* [TASK LIST]:
[1] In the passage about Xenophora snails below, put this sentence into Spanish: "When the snail is younger and smaller, it sticks to proportionately smaller items."
[2] Write the next part of the passage about Xenophora snails below, picking up right after its last sentence.

* [PASSAGE TO READ]:
***
The Zymoglyphic Museum—the result of decades of similar efforts—purports to showcase creatures and artifacts from various fantastical, fictional eras that Stewart has dreamed up, like “The Rust Age” and “The Age of Wonder.” Just as ordinary items can, through combination, create drama and tension, the museum itself is a hodgepodge of visuals and ideas made even more meaningful by their proximity. These days, when Stewart is excited by a particular object, he tries to place it in an exhibit, fitting it into an existing diorama or making it the centerpiece of a new one.
When he came across his first Xenophora shell at a shop in Florida—where it stood out defiantly in a sea of smoother, pinker specimens—he felt something different: kinship. “The idea of animals that seemed like they were doing assemblage art, that was really appealing to me,” Stewart says. “They almost seem to have personalities.”
Xenophora have been around since the Upper Cretaceous, an era better known for bringing us the Tyrannosaurus Rex and covering the land with flowering plants. As such, the snails have spent millions of years refining their artistic process—which, it turns out, is somewhat similar to Stewart’s. As the malacologist W.F. Ponder explains in a 1983 paper, an individual snail will choose a particular object and lift it up, either with its foot or with its proboscis, a tentacle-like appendage that protrudes from the top of its head.
Once the snail has its newest decoration in a particular spot on its shoulder, it will cement it to its shell with goo from its mantle. Depending on the species, the snail might also take the time to clean its shell to make it ready for the new addition, or stuff sand and debris underneath it to make sure its sticks properly.
When the snail is younger and smaller, it sticks to proportionately smaller items. As it gets larger, though, it can handle bigger ones. Because mollusk shells grow in a spiral, the shell of a mature Xenophora serves as a miniature timeline of its life, with tiny souvenirs in the middle of its shell, and big ones on its outer whorls. Different species also tend to collect different things—as one expert, Kate St. Jean, details in a 1968 paper, Xenophora pallidula, of Japan, collects rocks, shells, and coral, while Xenophora peroniana, of Australia, generally sticks to just rocks.
***
Collected data entries
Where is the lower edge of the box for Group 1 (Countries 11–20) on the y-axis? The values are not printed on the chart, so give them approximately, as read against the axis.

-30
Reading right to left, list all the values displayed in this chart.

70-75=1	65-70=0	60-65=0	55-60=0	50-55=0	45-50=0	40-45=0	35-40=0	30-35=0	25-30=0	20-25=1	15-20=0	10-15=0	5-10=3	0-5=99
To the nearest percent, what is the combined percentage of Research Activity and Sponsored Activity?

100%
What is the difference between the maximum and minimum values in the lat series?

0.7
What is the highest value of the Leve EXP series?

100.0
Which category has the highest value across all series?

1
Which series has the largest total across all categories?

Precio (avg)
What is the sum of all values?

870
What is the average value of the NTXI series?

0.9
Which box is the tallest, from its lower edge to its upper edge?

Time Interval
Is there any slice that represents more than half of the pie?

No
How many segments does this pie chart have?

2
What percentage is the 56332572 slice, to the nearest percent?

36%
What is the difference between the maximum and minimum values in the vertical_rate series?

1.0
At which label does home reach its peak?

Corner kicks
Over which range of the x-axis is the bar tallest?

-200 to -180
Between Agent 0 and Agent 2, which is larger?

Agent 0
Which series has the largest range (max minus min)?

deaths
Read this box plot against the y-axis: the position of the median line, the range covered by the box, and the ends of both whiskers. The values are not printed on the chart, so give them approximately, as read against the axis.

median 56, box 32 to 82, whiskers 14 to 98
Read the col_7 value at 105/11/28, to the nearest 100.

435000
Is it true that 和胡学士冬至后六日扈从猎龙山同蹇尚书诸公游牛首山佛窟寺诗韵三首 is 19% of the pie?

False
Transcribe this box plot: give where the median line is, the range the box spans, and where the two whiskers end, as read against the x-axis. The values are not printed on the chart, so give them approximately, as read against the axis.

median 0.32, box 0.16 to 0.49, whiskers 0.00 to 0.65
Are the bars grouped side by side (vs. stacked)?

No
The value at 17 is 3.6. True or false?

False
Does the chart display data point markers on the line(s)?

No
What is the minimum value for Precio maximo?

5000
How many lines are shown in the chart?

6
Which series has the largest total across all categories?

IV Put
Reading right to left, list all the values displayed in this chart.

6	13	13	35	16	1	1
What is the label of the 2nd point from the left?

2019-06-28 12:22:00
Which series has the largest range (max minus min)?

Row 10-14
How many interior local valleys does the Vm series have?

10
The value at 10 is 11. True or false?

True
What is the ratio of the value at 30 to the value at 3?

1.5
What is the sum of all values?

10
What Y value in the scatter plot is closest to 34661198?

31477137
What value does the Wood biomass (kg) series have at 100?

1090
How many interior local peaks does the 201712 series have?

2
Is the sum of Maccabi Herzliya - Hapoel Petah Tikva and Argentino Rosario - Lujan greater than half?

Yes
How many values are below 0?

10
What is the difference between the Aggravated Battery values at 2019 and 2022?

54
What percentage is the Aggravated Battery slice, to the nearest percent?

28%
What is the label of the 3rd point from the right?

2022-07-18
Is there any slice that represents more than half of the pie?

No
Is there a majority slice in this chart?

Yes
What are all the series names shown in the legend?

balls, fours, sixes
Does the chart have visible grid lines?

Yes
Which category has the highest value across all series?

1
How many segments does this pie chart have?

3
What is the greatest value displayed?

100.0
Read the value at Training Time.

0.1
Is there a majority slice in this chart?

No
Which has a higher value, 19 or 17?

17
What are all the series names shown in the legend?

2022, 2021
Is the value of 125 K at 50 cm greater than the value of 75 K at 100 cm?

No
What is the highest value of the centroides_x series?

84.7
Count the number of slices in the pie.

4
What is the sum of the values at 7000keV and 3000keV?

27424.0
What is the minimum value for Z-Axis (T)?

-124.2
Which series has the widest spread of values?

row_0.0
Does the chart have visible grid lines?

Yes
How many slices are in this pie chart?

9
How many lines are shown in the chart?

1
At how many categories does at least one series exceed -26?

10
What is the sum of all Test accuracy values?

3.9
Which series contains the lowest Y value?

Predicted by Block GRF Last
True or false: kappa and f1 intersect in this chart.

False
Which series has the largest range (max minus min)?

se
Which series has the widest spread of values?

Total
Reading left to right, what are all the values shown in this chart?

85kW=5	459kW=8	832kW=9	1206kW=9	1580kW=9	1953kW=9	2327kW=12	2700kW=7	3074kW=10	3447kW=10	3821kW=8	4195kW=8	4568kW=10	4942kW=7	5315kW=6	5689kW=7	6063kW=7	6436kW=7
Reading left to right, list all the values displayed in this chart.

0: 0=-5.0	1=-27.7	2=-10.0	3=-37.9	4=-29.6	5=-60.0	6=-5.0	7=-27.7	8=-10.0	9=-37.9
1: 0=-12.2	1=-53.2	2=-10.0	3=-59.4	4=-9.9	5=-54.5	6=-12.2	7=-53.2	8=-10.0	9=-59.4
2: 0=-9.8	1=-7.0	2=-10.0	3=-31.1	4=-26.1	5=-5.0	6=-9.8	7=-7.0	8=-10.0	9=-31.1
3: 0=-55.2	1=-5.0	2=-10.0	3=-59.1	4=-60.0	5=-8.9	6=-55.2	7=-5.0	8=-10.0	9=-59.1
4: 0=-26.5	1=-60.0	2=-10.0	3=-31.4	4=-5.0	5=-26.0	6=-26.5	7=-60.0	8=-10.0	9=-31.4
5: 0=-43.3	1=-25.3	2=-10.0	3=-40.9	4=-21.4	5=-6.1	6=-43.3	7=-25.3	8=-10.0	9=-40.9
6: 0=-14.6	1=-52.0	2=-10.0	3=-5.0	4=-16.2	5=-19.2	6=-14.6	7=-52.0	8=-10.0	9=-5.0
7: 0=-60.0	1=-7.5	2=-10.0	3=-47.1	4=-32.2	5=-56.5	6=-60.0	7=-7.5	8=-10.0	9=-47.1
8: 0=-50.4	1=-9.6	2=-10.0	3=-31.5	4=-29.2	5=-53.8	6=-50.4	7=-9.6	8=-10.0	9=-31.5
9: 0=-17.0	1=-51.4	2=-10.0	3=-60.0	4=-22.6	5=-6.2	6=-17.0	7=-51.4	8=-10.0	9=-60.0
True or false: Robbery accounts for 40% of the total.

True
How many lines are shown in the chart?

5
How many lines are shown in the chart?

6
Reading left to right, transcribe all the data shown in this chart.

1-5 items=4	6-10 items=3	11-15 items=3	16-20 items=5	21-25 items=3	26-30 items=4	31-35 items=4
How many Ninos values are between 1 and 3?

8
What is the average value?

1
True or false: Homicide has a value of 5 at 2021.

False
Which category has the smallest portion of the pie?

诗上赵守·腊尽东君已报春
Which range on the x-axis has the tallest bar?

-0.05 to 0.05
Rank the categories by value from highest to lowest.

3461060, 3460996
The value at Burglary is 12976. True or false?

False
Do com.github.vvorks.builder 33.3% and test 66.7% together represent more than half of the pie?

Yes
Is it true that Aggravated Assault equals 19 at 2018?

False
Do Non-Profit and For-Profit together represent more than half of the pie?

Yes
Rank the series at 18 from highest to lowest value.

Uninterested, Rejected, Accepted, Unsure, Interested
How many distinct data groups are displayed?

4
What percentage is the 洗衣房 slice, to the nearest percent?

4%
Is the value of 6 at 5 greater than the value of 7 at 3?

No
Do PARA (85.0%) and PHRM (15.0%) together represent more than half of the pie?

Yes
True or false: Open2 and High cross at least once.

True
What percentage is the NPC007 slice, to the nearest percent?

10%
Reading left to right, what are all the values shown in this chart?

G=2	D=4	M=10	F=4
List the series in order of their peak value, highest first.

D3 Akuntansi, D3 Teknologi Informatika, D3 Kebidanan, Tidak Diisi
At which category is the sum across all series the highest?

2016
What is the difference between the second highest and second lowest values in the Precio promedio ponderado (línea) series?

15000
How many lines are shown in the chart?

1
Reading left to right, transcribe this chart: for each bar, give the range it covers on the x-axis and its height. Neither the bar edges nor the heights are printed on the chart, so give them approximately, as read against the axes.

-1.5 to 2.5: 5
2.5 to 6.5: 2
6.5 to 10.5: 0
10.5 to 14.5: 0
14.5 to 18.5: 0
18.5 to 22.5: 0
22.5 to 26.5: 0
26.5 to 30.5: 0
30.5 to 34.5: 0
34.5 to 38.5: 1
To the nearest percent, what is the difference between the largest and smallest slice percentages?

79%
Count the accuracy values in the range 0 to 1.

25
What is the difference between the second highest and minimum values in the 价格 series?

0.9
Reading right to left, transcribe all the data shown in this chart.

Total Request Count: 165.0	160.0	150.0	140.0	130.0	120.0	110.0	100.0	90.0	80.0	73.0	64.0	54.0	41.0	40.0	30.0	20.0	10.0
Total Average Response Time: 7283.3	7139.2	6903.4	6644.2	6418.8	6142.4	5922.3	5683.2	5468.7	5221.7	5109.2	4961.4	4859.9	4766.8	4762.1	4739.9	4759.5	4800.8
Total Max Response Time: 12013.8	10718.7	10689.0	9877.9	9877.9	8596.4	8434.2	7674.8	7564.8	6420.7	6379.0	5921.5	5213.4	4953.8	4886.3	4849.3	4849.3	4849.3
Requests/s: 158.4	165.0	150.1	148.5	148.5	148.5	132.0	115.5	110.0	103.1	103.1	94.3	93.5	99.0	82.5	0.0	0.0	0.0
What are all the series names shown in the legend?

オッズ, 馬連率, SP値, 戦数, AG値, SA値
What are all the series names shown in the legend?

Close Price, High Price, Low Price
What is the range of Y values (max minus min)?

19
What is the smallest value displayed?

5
***
* [RESPONSES TO THE TASKS]:
[1] Cuando el caracol es más joven y más pequeño, se limita a objetos proporcionalmente más pequeños.

[2]
These snails’ habits have earned them a number of monikers, from “antique collectors of the sea” to “underwater masters of bling.” (The name Xenophora is a nickname in itself—it’s Latin for “carrier of strangers.”) But although it may seem like they’re showing off, experts say they’re likely doing the opposite. “Everything they do seems to suggest means of eluding detection,” writes St. Jean. Rather than sliding across the ground like land snails, they tend to hop or stomp along, so as to not leave a trail. They even bury their feces, like cats.
Their self-decoration serves the same purpose. Predators lurking above may mistake a Xenophora for a particularly artful pile of debris. And even if they don’t, the prospect of chewing through extra rocks and shells may deter them from venturing a bite. “The Xenophora are the supreme camouflage artists of the mollusk world,” writes St. Jean. (They’re so good, in fact, that unsuspecting plants and animals sometimes grow on top of them—thus the sea sponges present on a couple of Stewart’s specimens.)
Those Xenophora who have ended up in the Zymoglyphic Museum are long dead. But even in their new environment, their camouflage remains effective. “A lot of people who come in assume that I put them together myself,” says Stewart. As all good collagers know, truth is occasionally stranger than fiction.